Dans la longue histoire des moyens de communication entre les hommes, jamais une innovation technologique n’a annihilé les technologies antérieures, et toujours s’y est-elle ajoutée. Certes, les modes spécifiques anciens de production et de diffusion de l’information ont été déplacés des lieux de production vers les musées -mais si on n’utilise plus de tablettes de cire pour écrire, on écrit toujours et si on n’utilise plus de linotype dans les imprimeries, on imprime toujours ; si on ne filme plus avec des caméras manuelles, on filme toujours et si on ne projette plus avec les projecteurs des frères Lumière, on diffuse toujours des images animées et enregistrées. L’Internet s’ajoute à l’édition, à la radio, au cinéma, à la télévision -il ne les supprime pas.

Communique-t-on d’ailleurs par les nouveaux media autre chose que ce que l’on communiquait par les anciens ? Et par la télévision, la vidéo ou l’Internet, dit-on, écrit-on, montre-t-on autre chose que ce qui déjà fut dit, écrit, montré ? Les bonnes questions sont celles qui restent sans réponse :  Héraclite les posait déjà, et des philosophes d’avant le déluge nous sont plus utiles, c’est-à-dire plus provocateurs de troubles, et donc de réponses, que les spécialistes d’aujourd’hui. Mais les questions qu’Héraclite posait -et comme lui, toutes celles et tous ceux qui, en leur temps, révolutionnèrent la culture, parfois sans même le vouloir- il les posait par des mots dont la charge s’est perdue. Ainsi des mots révolutionnaires deviennent-ils des slogans réactionnaires ; ainsi des concepts subversifs deviennent-ils l’épice de ce qu’il y a de moins subversif dans le brouet culturel quotidien : Mustapha Khayati, pour l’Internationale Situationniste, l’écrivait en mars 1966, et nous n’avons plus d’un demi-siècle plus tard rien à en retrancher : « Les mots forgés par la critique révolutionnaire sont comme les armes des partisans, abandonnés sur un champ de bataille : ils passent à la contre-révolution ; et comme les prisonniers de guerre, ils sont soumis au régime des travaux forcés ».

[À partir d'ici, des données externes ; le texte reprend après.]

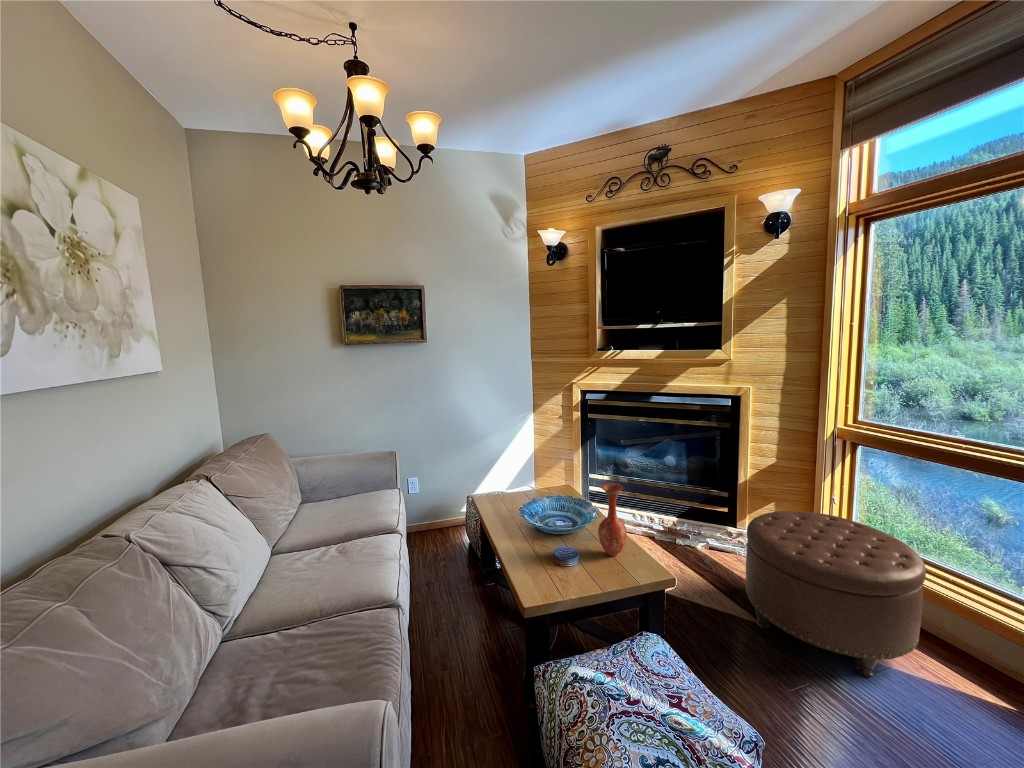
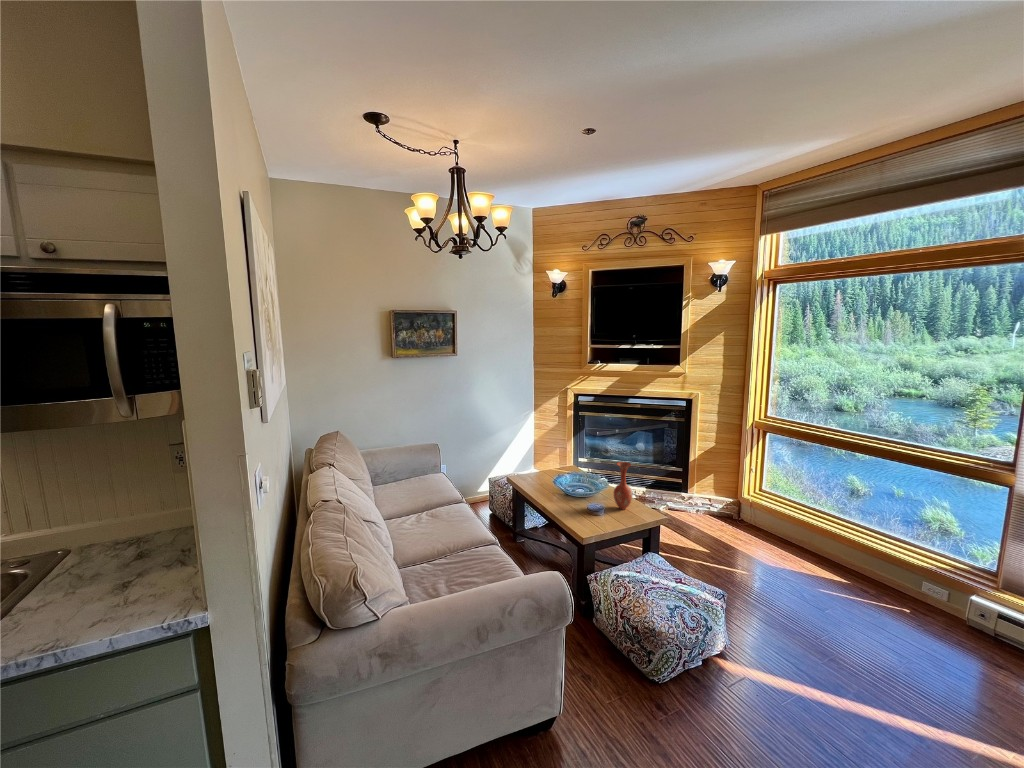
ottoman: present [745,511,926,677] -> none [698,479,806,577]

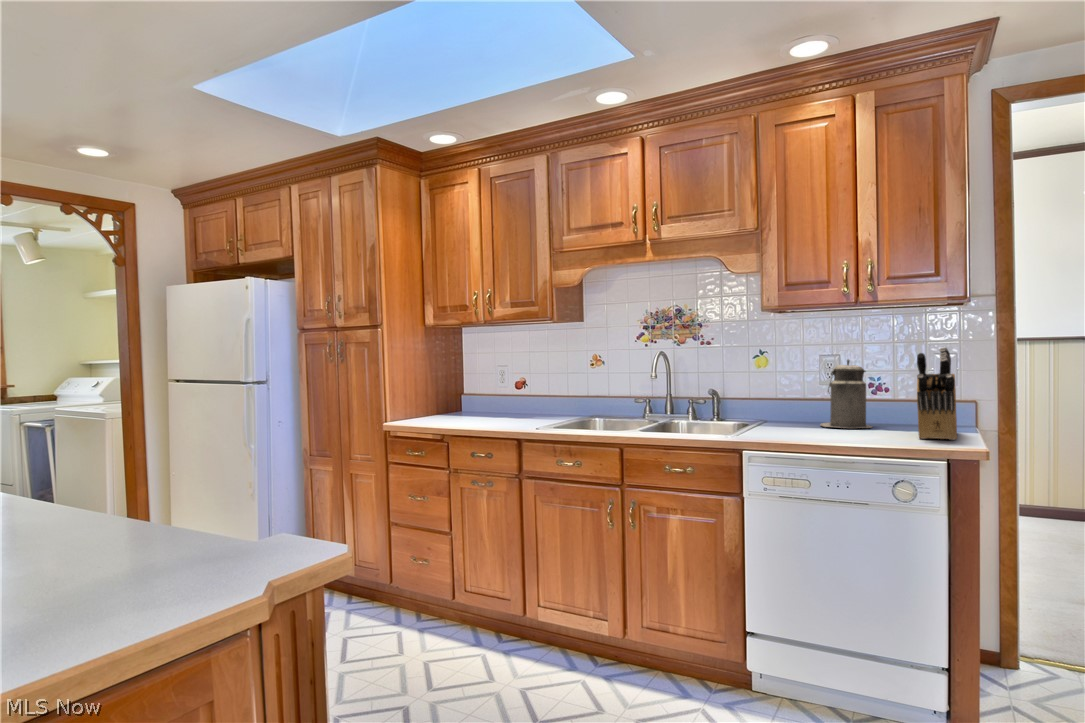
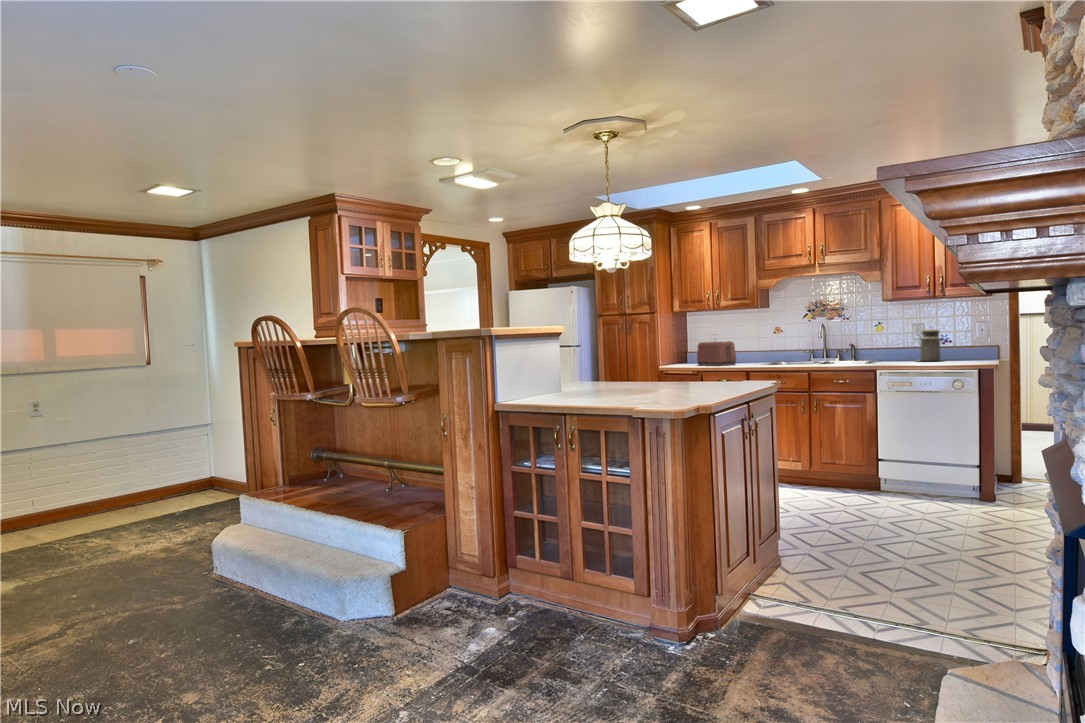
knife block: present [917,347,957,440] -> none [965,318,987,363]
toaster: none [461,378,521,423] -> present [697,342,736,366]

La distinction de ce qui sert la communication dans sa forme présente et de ce à quoi peut nous servir de communiquer (est ce qui nous importe d’abord d’opérer. Les formes de communication existantes peuvent être dépassées dans leur usage même, et les moyens existants de communication détournés, mais on ne dépasse jamais que ce que l’on a atteint, et l'on ne détourne jamais que ce dont on est capable d’user. Notre emploi des moyens de communication existants contient, non le refus de toute communication, mais celui de toute la communication encore réellement existante ; nous laisserons à ceux à qui communiquer importe quoi que l’on communique, le soin d’inventer de nouveaux media. Nous en userons, et nous nous vouerons, nous, à ce qui nous importe : le contenu de la communication. Nous entendons faire de ces nouveaux media le plus mauvais usage social possible. Gutenberg « invente » l’imprimerie moderne et diffuse la Bible, mais l’imprimerie moderne finira par diffuser aussi L'Encyclopédie.